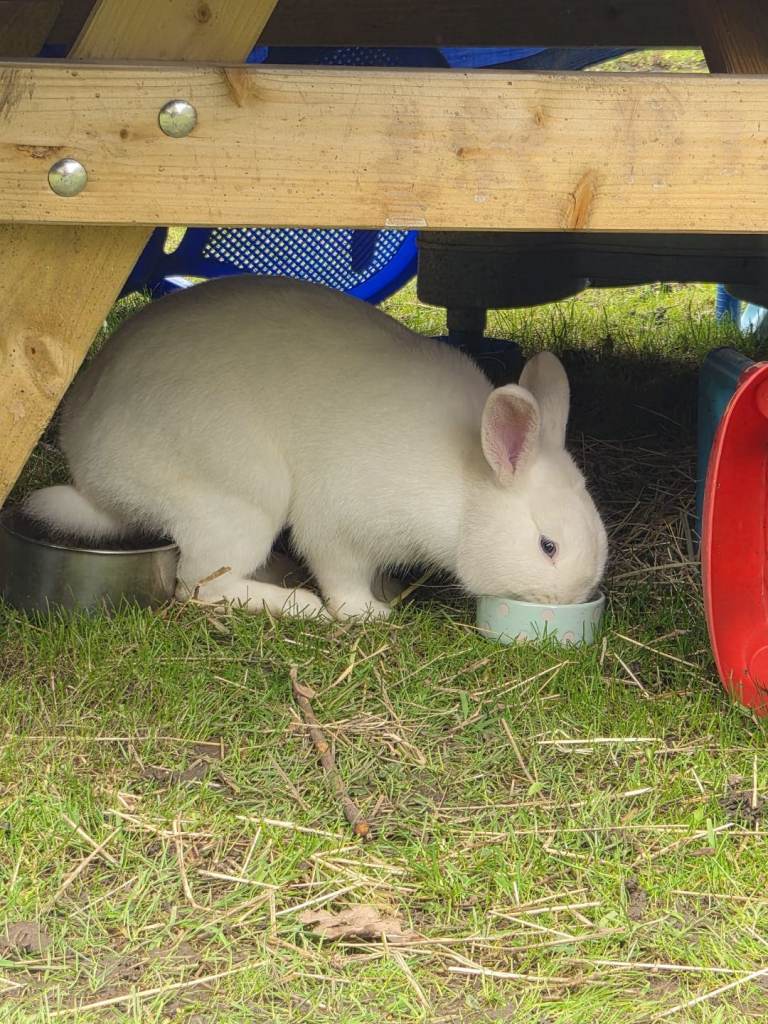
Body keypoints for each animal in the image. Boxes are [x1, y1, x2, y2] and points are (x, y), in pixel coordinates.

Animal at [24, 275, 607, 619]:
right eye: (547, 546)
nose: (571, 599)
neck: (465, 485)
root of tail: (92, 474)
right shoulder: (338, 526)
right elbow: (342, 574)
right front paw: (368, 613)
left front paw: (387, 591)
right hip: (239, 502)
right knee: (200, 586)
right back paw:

Action item —
You need to copy every entry exactly, taking out only the pictures.

Expected output —
Body keypoints for each animal in the image. Boxes are [x1, y1, x2, y2] and points are (x, y), in pixel coordinates.

Animal at [24, 275, 607, 619]:
right eye: (547, 546)
nose: (571, 599)
neck: (465, 485)
root of tail: (92, 474)
right shoulder: (338, 526)
right elbow: (342, 574)
right front paw: (368, 613)
left front paw: (387, 591)
right hip: (239, 502)
right knee: (200, 586)
right back paw:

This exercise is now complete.